Scleroderma, also known as systemic sclerosis, is a rare and devastating autoimmune disease in which the body attacks its own tissues, causing an overproduction of collagen. Collagen is a fiber-like protein which holds all of the structures in the body together. Individuals with scleroderma often suffer fatigue, lose appetite and weight, and have joint swelling and/or pain. Severe forms of the disease typically cause significant thickening and stiffening of the skin. Internally, it can damage organs such as the heart, lungs, and kidneys.

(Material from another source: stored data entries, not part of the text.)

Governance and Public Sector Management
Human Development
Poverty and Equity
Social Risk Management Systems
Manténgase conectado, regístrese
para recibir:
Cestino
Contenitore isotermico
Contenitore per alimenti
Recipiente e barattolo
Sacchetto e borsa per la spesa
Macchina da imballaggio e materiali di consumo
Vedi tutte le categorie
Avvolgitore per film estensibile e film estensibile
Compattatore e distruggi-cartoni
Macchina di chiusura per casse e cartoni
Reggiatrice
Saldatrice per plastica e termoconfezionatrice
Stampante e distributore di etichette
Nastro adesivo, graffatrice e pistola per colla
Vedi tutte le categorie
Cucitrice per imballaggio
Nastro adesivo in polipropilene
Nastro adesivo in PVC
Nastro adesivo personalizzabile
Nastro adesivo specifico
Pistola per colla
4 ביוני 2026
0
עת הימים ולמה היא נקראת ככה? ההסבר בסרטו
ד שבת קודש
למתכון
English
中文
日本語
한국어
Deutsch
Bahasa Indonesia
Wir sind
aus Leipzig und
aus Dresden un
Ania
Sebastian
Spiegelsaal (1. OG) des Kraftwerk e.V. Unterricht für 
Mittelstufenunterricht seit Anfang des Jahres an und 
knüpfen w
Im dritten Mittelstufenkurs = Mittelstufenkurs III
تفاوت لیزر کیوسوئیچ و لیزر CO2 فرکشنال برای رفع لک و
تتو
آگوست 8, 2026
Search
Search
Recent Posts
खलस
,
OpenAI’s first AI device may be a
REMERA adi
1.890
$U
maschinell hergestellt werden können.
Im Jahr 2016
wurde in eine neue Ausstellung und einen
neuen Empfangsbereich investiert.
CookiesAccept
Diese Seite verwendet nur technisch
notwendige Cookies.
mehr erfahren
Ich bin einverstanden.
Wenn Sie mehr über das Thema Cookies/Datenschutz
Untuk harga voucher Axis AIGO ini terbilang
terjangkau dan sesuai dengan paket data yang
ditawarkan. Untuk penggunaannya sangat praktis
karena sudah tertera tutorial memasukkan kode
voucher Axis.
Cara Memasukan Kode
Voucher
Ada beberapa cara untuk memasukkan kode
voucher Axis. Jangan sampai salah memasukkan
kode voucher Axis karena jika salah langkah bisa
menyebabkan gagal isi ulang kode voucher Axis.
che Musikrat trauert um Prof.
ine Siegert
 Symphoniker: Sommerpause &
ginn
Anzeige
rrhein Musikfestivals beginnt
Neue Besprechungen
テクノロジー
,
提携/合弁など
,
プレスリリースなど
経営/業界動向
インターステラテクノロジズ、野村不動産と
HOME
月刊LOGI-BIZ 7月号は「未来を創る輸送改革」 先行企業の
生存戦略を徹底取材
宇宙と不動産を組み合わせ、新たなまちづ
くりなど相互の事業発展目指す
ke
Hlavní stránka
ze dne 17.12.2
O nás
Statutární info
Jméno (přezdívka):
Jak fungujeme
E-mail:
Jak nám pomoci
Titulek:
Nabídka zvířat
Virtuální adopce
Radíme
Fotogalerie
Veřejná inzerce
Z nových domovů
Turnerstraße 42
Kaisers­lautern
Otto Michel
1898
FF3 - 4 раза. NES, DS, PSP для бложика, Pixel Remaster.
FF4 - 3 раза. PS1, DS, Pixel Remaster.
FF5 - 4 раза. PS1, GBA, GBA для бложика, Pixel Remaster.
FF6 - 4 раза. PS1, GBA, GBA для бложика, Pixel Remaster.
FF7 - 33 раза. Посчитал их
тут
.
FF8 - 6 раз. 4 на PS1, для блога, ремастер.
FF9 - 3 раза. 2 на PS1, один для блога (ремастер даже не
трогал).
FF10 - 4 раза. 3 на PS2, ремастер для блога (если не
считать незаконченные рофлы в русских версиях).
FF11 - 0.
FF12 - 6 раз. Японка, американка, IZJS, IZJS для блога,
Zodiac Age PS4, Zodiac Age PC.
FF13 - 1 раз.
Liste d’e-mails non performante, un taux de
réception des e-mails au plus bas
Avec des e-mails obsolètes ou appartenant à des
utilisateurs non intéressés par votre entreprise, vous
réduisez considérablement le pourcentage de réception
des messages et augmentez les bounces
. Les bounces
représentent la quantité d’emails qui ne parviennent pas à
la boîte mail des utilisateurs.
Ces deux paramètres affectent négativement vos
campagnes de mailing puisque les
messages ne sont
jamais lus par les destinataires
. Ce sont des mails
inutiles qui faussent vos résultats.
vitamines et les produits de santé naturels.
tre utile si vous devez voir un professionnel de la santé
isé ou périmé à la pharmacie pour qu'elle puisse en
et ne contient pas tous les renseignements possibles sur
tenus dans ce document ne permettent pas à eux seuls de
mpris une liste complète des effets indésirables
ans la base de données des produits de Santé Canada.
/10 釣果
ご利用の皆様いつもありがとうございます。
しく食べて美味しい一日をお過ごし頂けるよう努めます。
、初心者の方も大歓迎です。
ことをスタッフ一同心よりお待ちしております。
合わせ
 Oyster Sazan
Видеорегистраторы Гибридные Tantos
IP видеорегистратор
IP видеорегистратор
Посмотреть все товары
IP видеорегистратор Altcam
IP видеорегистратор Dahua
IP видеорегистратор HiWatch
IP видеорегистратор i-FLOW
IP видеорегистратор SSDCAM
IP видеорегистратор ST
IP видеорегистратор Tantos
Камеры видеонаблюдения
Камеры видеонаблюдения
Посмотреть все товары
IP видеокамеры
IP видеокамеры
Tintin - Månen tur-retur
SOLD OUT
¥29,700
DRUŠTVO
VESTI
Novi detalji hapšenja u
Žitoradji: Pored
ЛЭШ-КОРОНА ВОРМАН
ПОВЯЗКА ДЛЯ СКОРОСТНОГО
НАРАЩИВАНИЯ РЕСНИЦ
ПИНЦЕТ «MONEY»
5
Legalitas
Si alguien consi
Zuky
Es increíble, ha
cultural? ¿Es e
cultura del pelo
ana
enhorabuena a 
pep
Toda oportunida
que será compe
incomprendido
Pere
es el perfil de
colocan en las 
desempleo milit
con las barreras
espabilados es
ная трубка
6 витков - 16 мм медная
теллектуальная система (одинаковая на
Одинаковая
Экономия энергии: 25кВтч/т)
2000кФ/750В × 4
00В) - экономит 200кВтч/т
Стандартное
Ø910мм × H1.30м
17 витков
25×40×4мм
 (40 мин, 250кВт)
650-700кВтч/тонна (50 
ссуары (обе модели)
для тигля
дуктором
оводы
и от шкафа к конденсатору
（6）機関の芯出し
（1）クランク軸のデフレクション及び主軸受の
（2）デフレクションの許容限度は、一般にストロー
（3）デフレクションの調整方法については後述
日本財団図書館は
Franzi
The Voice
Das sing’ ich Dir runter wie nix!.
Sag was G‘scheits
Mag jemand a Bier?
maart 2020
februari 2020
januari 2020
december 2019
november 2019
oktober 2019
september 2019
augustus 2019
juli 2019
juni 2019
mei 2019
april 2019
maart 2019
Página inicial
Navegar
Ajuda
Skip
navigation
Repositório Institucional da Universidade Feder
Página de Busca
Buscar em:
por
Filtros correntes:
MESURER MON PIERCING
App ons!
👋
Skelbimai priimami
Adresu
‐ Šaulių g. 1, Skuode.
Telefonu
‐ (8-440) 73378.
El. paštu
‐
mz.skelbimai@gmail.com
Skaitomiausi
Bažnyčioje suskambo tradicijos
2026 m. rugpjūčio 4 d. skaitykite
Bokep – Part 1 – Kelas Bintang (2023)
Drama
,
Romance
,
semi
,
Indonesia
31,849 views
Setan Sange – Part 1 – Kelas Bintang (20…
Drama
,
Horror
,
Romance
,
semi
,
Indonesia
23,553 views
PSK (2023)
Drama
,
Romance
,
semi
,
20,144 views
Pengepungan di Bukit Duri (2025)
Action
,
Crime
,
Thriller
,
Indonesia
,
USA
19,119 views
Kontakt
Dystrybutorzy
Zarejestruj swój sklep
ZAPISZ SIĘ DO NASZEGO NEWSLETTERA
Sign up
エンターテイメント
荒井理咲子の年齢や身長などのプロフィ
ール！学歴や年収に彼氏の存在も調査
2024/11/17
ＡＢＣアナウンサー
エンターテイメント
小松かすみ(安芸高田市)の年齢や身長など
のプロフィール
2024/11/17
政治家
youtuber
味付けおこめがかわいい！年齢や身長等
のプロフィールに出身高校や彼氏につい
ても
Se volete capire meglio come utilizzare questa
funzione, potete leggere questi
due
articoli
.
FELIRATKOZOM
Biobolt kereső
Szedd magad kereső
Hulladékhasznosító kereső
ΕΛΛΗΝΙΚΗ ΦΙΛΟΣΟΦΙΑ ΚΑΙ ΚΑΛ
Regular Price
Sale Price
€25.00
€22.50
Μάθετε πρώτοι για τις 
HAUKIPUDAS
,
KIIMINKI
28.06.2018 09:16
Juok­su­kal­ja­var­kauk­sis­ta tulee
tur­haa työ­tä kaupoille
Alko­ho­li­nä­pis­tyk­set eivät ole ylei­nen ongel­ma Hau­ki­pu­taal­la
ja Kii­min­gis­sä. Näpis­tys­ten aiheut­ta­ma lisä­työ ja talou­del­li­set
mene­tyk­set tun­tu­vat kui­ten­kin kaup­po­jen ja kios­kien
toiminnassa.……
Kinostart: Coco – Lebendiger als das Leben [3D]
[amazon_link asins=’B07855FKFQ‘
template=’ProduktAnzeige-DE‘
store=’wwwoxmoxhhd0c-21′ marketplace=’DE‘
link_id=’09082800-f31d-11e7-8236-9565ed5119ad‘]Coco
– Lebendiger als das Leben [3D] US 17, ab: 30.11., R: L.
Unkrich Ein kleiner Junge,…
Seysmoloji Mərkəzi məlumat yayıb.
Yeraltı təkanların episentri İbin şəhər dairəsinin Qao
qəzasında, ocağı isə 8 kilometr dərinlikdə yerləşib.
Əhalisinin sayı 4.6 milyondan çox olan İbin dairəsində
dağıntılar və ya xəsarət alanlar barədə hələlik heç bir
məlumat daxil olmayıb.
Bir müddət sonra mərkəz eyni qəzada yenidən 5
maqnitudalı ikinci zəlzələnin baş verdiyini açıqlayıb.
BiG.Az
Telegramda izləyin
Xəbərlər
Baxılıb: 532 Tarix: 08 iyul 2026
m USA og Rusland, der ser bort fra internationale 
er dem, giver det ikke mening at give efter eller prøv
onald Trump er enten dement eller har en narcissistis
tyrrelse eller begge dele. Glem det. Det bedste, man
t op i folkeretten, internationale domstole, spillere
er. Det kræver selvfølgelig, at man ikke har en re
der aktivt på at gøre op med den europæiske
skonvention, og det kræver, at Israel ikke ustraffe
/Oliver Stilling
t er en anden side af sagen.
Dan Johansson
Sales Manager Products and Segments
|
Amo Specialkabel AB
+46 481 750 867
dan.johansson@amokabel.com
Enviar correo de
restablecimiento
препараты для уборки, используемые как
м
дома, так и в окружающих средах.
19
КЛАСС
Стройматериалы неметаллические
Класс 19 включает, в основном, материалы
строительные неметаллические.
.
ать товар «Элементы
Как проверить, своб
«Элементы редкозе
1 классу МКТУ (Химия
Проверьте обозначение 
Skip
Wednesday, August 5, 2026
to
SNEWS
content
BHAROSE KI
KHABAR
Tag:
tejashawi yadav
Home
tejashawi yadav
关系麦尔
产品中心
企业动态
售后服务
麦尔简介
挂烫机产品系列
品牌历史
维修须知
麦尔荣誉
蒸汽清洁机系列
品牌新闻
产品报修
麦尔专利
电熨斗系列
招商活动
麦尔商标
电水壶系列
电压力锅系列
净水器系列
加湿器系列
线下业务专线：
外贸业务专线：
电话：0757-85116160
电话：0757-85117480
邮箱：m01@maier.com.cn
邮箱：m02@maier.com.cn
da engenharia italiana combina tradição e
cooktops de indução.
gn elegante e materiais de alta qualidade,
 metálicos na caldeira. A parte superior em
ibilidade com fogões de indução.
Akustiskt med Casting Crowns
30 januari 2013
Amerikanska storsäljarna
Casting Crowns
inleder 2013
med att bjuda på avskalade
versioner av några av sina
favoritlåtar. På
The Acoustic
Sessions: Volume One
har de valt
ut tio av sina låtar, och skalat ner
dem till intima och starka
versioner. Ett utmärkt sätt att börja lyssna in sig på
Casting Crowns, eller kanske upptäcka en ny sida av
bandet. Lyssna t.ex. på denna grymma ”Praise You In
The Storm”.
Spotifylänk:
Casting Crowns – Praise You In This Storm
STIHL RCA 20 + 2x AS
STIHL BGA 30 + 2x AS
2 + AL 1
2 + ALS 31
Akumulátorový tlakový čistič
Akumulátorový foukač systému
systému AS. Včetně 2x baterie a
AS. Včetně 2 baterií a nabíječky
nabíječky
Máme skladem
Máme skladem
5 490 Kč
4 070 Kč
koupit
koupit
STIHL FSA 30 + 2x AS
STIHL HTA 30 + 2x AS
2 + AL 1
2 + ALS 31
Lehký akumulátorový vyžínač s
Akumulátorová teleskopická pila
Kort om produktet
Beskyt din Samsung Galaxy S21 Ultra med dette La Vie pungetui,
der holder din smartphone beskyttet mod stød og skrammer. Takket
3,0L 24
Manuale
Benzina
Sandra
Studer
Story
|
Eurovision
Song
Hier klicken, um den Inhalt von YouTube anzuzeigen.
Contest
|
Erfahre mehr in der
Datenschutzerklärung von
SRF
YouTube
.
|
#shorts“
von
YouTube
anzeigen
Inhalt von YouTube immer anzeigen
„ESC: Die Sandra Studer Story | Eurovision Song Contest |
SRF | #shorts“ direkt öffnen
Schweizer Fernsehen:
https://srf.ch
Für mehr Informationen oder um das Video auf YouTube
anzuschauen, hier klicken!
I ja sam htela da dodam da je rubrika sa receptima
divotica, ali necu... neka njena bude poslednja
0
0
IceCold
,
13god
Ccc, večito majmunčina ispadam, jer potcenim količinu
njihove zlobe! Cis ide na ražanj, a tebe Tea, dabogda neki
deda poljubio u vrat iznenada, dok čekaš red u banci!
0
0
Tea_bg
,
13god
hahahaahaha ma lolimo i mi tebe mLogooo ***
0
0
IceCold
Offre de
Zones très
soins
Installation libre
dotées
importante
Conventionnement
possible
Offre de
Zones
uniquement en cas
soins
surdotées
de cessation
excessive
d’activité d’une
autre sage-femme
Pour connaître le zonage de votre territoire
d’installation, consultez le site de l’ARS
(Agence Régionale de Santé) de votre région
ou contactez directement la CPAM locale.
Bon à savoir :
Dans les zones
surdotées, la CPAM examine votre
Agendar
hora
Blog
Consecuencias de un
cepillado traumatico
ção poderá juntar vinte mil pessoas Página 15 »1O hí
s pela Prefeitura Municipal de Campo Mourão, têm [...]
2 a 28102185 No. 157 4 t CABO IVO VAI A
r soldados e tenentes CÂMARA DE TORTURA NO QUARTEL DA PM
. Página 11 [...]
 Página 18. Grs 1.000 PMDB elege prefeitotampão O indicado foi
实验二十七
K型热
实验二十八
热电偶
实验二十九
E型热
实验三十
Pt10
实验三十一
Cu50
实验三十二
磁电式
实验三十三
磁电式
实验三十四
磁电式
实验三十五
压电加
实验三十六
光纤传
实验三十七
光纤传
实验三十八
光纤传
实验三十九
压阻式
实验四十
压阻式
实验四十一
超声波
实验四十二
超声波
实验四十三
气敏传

Because scleroderma can be hard to diagnose and it overlaps with or resembles other conditions, scientists can only estimate how many cases actually exist. Current estimates are that 75,000 to 100,000 Americans have the disease, of which the majority are women in their child-bearing years. In people with severe forms, mortality rates are high — almost 50% die within five years of diagnosis.
Types of scleroderma
Scleroderma can affect the internal organs of the body, large areas of skin, or both. The disease can be classified into two groups:
- Localized — only the skin is affected
- Systemic — can affect the whole body (skin, tissues, blood vessels, and internal organs
Systemic scleroderma, also called systemic sclerosis (SSc), can be further classified as either limited or diffuse:
- Limited scleroderma — comes on gradually and affects the skin only in certain areas (hands, face, lower arms, and legs); skin thickening may take years to develop
- Diffuse scleroderma — skin thickening usually occurs quickly and over much of the body (hands, face, upper arms, upper legs, chest, and stomach); connective tissue and internal organs (heart, lungs, and kidneys) are often affected.